Decreto dignità, stretta sui contratti a termine: pro e contro

Cosa può comportare la stretta sui contratti a termine presente nel decreto dignità

Fra le diverse misure, il decreto dignità prevede un giro di vite sui contratti termine che divide il mondo del lavoro: critiche dalle imprese e in primis da Confindustria, che teme un impatto negativo sulla crescita e sul mercato del lavoro, con un aumento del contenzioso e del ricorso al nero. Più positivo il commento dei sindacati, anche se la Cgil auspica una più coraggiosa riforma del mercato del lavoro.
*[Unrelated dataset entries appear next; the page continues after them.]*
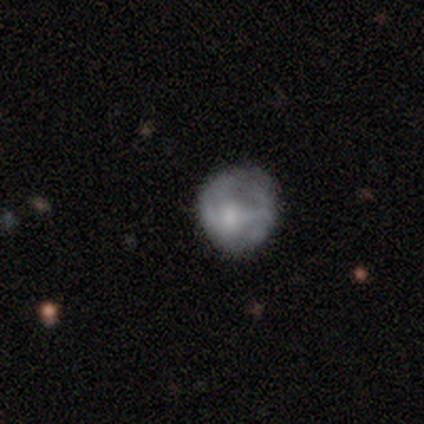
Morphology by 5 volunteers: Smooth or featured? 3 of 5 (60%) said smooth. How rounded? 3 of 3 (100%) said round. Merging? 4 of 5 (80%) said none.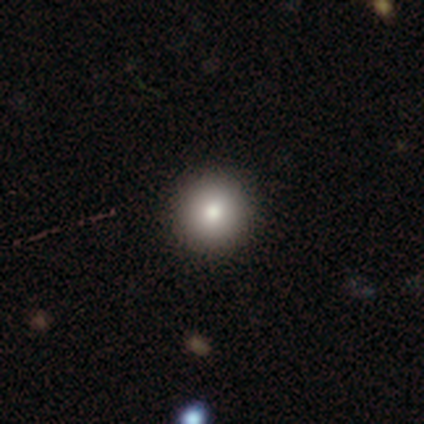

Il nuovo contratto a termine
Le misure previste all’interno del decreto dignità:

  • i contratti a termine hanno durata complessiva (rinnovi compresi) di massimo 24 mesi (non più 36). Successivamente bisogna trasformarli in contratti a tempo indeterminato;
  • torna la causale: se il contratto dura più di 12 mesi, e comunque per ogni rinnovo, l’impresa deve dettagliare le motivazioni per cui rinnova il contratto senza passare al tempo indeterminato;
  • rinnovi: scende a 4 (da 5) il numero di rinnovi possibili nell’arco dei due anni;
  • contributo aggiuntivo: ogni rinnovo costa all’impresa un contributo aggiuntivo dello 0,5%;
  • indennità di licenziamento: in caso di licenziamento ingiustificato, l’impresa paga un’indennità da un minimo di 6 a un massimo di 36 mesi (per tutti i contratti da lavoro dipendente, anche per le tutele crescenti);
  • equiparazione della somministrazione: tutte le regole sopra esposte valgono anche per i contratti in somministrazione.

Pro e contro
Il Governo intende perseguire con la riforma dei contratti a termine: privilegiare il rapporto a tempo indeterminato, riconducendo il contratto a termine a una serie determinata di ambiti (sostituzioni, esigenze produttive particolari, lavori stagionali, e via dicendo). Di Maio ha spiegato che il lavoro stabile aumenta la crescita e quindi stimola l’economia, a tutto vantaggio anche delle stesse imprese.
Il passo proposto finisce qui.